So, Stephen Jay Gould is unable to discern a purpose in nature . . . and therefore he concludes that there is none.
I’m understanding that “purpose” here would refer to a conscious / unconscious future-orientation, specifically of a sort which would preclude complete freedom of choice / action for an entity at any given present moment; a sort of program or intentionality built into the cell / organism / species / all of living nature—in fact, a preprogrammed / destined end of some sort toward which the entity inevitably moves; and SJG is saying that there is in fact no such program; everything evolves freely, in each moment, as it chooses / wishes, with no goal it must aim towards (even survival, I guess that would mean, in the case of a living entity).
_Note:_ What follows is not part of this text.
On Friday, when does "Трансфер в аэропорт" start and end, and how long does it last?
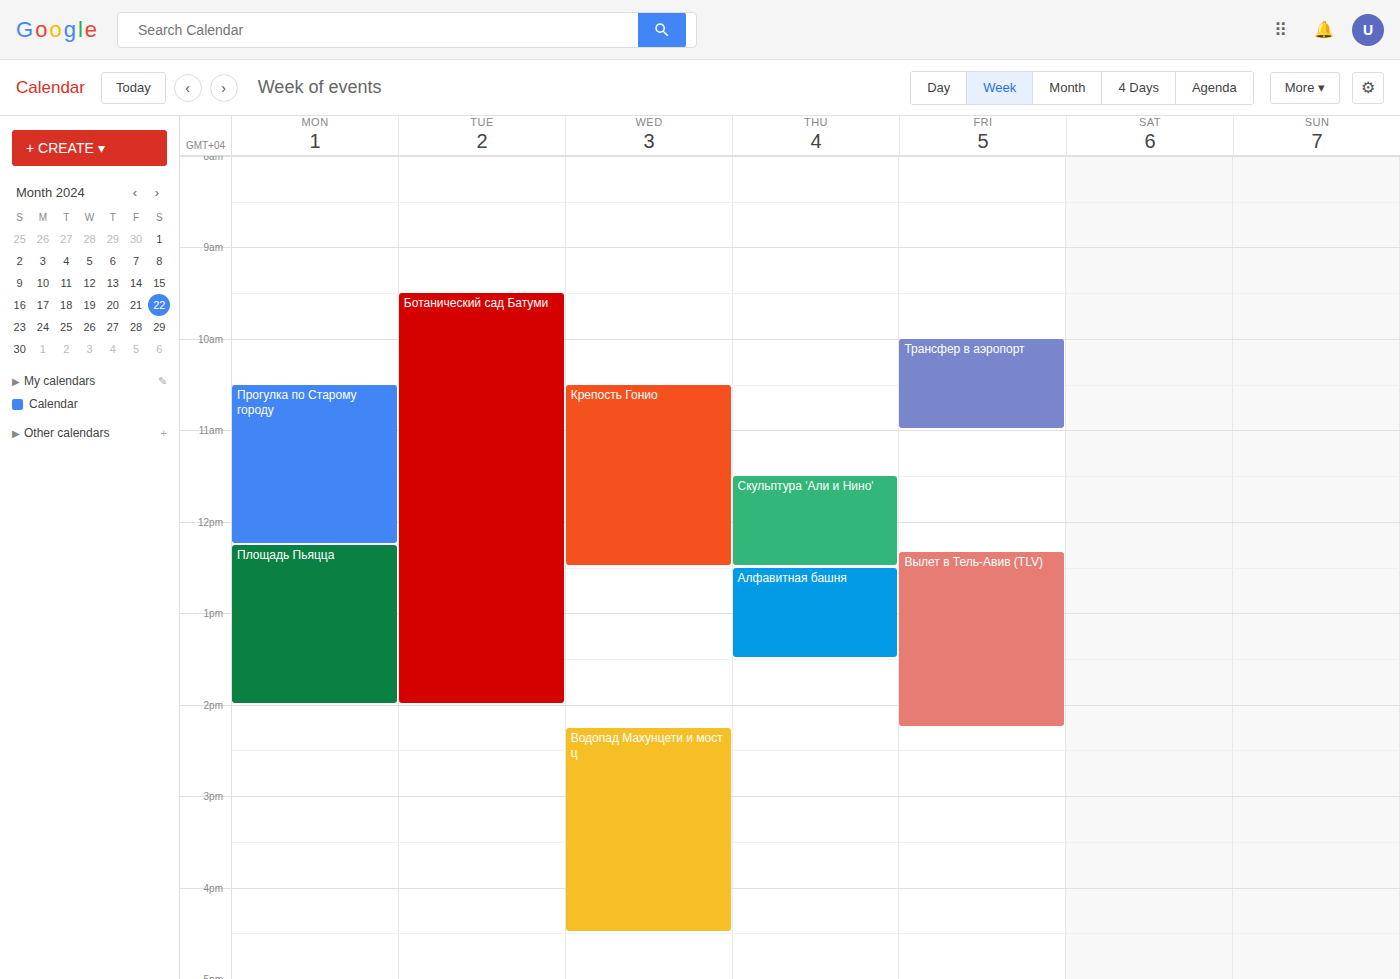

If this is indeed what we’re discussing, I’ll up the ante a bit, and consider human beings—perhaps SJG is heading in this direction anyway. We would then seem to be confronted with a stark choice: are we human beings free agents? or, on the other hand, are we essentially, more or less unwittingly, just “playthings of destiny” (as Cavafy has Zeus say of humans in “The Horses of Achilles”), acting out some already-determined purpose which, really, must mock our sense of having free will?—(not to mention would be pretty boring for all concerned).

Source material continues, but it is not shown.